Nonprofit organisations are urging the US Treasury Department to force the real estate industry to subject buyers to tougher identity verification and money-laundering screening.
Some 17 organisations, including Transparency International, Global Integrity and Global Witness, wrote to the Treasury Department’s Financial Crimes Enforcement Network (FinCEN) asking that a temporary exception from the Patriot Act granted to the real estate industry in 2002 be repealed.
The real estate industry lobbied heavily against the Patriot Act, which was signed into law in 2001. The law would have required those involved in real estate closings and settlements to conduct due diligence checks on their customers.
The letter cited a series of New York Times articles, Towers of Secrecy, which documented how wealthy international buyers, including those subject to government inquiry along with politicians, had used shell corporations to buy luxury condos in New York.
Other Justice Department cases and congressional reports have found foreign money tied to corruption used to buy United States real estate under the name of shell corporations.
The real estate industry claims to have voluntary guidelines for performing background checks on purchasers.
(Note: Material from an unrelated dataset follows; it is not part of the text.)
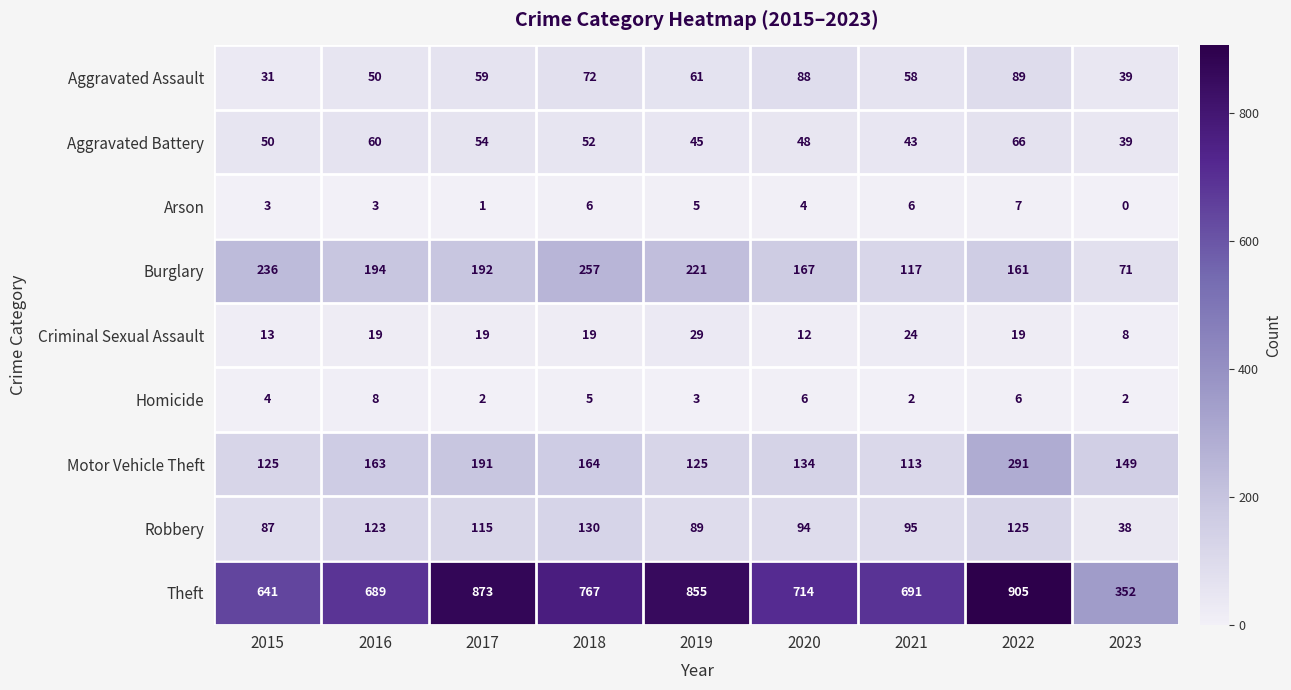

Is it true that Theft equals 1426 at 2017?

False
The NYTimes series, however, quoted several people involved in condominium purchases overlooking Central Park at the Time Warner Center, who admitted that they had performed few checks beyond verifying buyers had the money for a purchase.
Current law in a number of states does not require that the owners of limited liability companies buying such properties reveal their identies.
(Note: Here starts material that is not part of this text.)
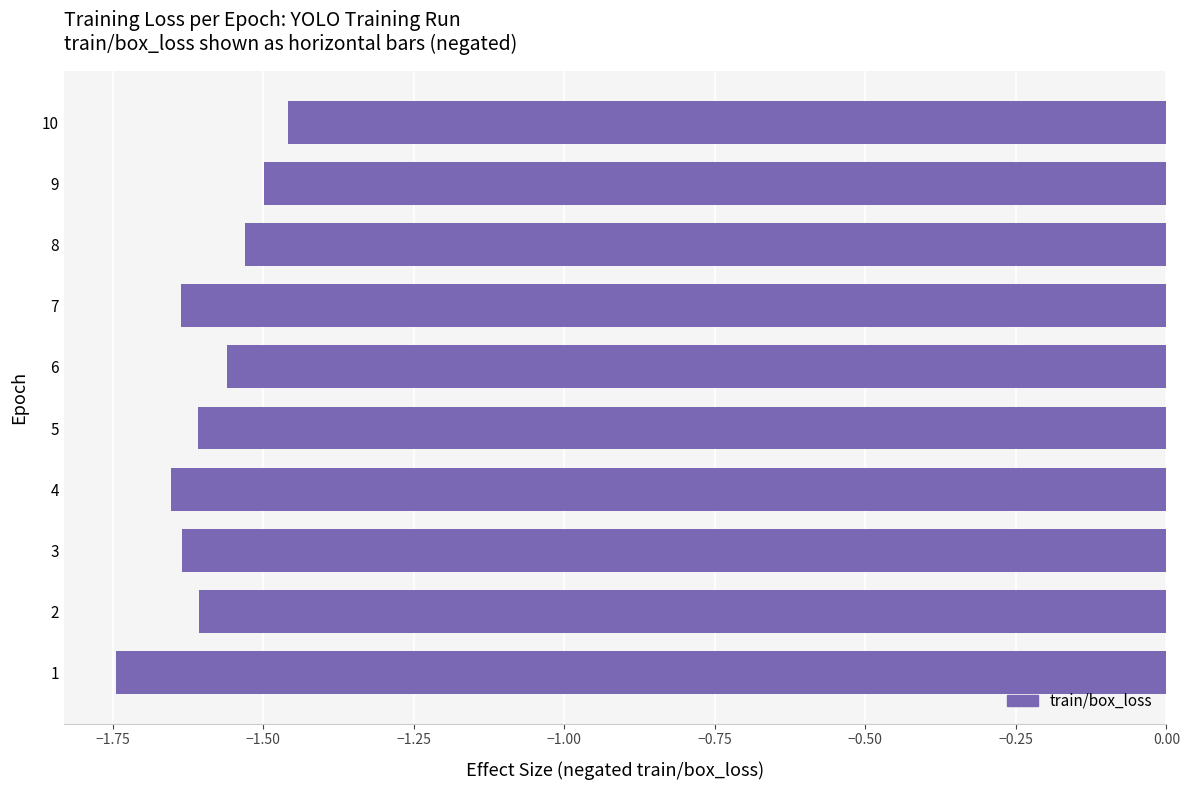

Is it true that the value at 2 is -1.6?

True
Spokesman for FinCEN Steve Hudak called potential criminal abuse of the real estate sector a “fundamental priority” in an emailed response to the letter.
“We also continue to explore which requirements imposed on which actors in the real estate sector will best add to transparency beyond what can be obtained via existing and proposed requirements on other financial institutions, and via traditional law enforcement methods,” FinCEN went on to say.
The letter also asked that rules requiring financial institutions to increase their scrutiny of the owners of these limited liability companies and other “legal entity customers” be strengthened. Banks and other similar institutions are not obligated to determine their identity.